Symmetric Multi-Processor (SMP)
       Hardware architecture where multiple processors share a single address space and access to all resources;
       shared memory computing.
Distributed Memory
       In hardware, refers to network based memory access for physical memory that is not common. As a
       programming model, tasks can only logically "see" local machine memory and must use communications
       to access memory on other machines where other tasks are executing.
Communications
       Parallel tasks typically need to exchange data. There are several ways this can be accomplished, such as
       through a shared memory bus or over a network, however the actual event of data exchange is commonly
       referred to as communications regardless of the method employed.
Synchronization
       The coordination of parallel tasks in real time, very often associated with communications. Often
       implemented by establishing a synchronization point within an application where a task may not proceed
       further until another task(s) reaches the same or logically equivalent point.
       Synchronization usually involves waiting by at least one task, and can therefore cause a parallel
       application's wall clock execution time to increase.
Granularity
      In parallel computing, granularity is a qualitative measure of the ratio of computation to communication.
              Coarse: relatively large amounts of computational work are done between communication events
              Fine: relatively small amounts of computational work are done between communication events
Observed Speedup
      Observed speedup of a code which has been parallelized, defined as:
                                                                                                               5
        wall-clock time of serial execution
        -----------------------------------
        wall-clock time of parallel execution
       One of the simplest and most widely used indicators for a parallel program's performance.
Parallel Overhead
       The amount of time required to coordinate parallel tasks, as opposed to doing useful work. Parallel
       overhead can include factors such as:
              Task start-up time
              Synchronizations
              Data communications
              Software overhead imposed by parallel compilers, libraries, tools, operating system, etc.

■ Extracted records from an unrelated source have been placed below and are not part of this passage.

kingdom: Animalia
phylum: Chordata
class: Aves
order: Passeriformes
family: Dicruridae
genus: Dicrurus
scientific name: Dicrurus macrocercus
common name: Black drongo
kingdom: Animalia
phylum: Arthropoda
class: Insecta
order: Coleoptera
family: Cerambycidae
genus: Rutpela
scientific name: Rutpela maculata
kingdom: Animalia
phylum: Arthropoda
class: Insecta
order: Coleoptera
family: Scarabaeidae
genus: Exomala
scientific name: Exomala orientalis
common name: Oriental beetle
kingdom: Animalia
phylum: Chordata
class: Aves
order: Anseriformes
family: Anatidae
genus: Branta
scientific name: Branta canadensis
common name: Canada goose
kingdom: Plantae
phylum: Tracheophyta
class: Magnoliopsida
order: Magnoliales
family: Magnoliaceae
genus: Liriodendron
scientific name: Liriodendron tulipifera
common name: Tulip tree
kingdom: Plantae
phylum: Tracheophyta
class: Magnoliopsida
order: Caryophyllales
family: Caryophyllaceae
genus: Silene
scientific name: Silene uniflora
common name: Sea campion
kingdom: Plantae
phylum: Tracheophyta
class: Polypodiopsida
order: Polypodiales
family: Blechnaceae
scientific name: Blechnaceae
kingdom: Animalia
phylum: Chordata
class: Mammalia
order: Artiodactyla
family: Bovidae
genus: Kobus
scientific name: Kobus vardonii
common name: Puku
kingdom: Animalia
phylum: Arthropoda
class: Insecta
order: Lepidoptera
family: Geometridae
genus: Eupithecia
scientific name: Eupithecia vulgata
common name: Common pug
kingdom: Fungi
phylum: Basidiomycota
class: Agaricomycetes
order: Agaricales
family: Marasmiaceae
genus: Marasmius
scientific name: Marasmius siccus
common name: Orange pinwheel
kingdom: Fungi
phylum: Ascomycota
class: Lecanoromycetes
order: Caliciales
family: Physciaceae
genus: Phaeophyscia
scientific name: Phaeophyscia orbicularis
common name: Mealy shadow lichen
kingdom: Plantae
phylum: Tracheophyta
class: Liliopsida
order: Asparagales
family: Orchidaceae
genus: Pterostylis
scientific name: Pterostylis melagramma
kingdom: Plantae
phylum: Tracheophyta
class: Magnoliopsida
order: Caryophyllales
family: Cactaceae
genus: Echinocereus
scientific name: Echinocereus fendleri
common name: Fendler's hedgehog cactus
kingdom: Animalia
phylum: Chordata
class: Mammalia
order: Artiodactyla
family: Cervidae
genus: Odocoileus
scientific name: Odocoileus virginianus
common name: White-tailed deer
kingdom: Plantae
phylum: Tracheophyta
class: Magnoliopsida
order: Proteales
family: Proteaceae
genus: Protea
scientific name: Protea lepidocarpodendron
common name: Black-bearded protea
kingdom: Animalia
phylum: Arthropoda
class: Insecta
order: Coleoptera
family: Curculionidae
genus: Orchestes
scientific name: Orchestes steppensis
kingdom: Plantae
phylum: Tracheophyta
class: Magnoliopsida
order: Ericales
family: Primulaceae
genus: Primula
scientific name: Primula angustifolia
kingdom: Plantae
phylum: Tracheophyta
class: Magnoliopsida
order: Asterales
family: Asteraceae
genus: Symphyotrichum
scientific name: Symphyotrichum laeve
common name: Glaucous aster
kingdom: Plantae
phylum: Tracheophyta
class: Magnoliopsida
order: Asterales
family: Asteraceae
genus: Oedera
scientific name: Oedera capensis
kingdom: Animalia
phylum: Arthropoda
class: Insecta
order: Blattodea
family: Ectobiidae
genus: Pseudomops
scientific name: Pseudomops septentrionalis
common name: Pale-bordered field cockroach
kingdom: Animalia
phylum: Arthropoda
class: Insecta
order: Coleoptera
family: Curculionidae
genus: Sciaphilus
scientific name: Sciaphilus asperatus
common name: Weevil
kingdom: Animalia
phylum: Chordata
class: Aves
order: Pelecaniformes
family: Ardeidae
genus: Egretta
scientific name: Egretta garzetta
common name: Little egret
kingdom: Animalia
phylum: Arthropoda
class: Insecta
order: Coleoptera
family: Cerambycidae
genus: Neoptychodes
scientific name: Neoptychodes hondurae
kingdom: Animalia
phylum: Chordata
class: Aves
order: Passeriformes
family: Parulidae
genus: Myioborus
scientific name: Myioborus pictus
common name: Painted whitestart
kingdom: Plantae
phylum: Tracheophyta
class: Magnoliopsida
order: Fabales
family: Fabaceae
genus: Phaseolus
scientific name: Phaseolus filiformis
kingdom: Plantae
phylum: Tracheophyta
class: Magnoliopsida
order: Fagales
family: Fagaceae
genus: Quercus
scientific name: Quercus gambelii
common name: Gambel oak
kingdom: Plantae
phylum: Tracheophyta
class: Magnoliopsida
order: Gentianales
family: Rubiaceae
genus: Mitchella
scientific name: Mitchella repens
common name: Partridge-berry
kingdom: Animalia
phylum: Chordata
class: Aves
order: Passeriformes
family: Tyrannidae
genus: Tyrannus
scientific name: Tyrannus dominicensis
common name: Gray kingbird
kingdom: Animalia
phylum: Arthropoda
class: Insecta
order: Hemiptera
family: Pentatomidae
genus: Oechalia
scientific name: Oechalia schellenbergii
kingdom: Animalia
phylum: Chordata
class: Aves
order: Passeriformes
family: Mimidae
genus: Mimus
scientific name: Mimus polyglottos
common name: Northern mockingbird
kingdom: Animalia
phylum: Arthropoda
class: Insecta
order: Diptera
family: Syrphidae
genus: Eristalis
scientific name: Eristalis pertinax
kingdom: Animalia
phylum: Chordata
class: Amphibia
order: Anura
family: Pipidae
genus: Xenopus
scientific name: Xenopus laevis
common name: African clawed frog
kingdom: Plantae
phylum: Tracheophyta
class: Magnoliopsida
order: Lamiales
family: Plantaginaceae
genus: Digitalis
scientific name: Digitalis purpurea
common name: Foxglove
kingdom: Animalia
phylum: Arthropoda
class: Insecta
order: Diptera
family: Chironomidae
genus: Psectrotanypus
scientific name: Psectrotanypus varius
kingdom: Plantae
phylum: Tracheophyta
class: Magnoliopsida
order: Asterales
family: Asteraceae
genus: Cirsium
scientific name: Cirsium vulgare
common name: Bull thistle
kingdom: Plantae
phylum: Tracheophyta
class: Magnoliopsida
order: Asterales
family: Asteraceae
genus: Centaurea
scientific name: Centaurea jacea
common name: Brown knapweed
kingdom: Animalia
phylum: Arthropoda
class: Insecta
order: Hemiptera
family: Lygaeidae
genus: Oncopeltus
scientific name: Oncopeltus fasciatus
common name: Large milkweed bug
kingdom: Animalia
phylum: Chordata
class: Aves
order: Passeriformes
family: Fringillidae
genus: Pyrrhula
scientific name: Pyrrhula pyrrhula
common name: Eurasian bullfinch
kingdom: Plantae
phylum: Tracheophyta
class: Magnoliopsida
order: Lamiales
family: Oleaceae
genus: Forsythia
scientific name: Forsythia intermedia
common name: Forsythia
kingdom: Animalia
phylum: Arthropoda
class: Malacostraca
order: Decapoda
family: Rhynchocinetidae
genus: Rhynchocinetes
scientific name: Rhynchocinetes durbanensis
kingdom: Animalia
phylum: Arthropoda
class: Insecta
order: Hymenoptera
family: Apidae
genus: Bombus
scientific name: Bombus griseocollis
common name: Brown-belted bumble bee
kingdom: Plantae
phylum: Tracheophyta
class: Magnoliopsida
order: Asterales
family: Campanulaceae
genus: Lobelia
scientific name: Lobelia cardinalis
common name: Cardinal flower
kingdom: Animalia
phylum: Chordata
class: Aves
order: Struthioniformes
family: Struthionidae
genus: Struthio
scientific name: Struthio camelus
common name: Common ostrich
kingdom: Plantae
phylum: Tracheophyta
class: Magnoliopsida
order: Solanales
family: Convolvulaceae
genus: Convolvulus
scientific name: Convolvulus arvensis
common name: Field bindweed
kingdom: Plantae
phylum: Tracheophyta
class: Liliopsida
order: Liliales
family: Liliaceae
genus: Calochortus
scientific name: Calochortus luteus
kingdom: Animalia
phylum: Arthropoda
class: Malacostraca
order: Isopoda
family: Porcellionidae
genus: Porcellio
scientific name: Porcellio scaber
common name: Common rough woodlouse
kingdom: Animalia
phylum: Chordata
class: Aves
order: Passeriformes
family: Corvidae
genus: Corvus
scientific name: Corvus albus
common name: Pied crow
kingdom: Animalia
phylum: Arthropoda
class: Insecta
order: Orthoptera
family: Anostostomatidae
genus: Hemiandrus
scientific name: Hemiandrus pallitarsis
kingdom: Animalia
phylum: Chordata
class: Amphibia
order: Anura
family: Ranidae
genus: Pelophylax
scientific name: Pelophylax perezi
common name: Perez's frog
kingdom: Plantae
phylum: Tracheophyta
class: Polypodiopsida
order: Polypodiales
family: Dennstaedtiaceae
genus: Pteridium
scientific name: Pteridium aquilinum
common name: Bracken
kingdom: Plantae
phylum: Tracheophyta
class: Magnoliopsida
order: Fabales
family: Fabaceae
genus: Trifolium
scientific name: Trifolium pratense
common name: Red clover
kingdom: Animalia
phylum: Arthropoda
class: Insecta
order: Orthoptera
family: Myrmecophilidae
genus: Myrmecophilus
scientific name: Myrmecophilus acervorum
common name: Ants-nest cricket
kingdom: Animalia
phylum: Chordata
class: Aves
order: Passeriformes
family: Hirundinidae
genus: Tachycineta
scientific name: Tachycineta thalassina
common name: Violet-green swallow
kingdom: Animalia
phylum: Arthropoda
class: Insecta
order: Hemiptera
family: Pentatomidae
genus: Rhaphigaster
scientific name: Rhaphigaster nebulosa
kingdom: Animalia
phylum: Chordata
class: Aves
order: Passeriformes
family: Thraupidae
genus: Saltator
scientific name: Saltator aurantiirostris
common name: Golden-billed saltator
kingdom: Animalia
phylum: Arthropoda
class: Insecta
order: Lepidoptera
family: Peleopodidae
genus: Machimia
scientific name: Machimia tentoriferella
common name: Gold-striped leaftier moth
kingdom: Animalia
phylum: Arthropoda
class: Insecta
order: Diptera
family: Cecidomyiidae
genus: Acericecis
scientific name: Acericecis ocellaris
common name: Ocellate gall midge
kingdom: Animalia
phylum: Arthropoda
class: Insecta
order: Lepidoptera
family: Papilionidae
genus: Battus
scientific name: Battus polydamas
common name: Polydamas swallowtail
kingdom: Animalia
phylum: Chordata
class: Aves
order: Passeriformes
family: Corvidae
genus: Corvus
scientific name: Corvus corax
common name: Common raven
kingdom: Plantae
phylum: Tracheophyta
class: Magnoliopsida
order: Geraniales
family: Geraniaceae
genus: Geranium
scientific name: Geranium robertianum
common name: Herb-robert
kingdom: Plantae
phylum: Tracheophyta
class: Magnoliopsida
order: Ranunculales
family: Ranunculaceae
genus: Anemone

              Task termination time
Massively Parallel
      Refers to the hardware that comprises a given parallel system - having many processors. The meaning of
      "many" keeps increasing, but currently, the largest parallel computers can be comprised of processors
      numbering in the hundreds of thousands.
Embarrassingly Parallel
      Solving many similar, but independent tasks simultaneously; little to no need for coordination between
      the tasks.
Scalability
       Refers to a parallel system's (hardware and/or software) ability to demonstrate a proportionate increase in
       parallel speedup with the addition of more processors. Factors that contribute to scalability include:
              Hardware - particularly memory-cpu bandwidths and network communications
              Application algorithm
              Parallel overhead related
              Characteristics of your specific application and coding
Multi-core Processors
       Multiple processors (cores) on a single chip.
Cluster Computing
       Use of a combination of commodity units (processors, networks or SMPs) to build a parallel system.
Supercomputing / High Performance Computing
Use of the world's fastest, largest machines to solve large problems.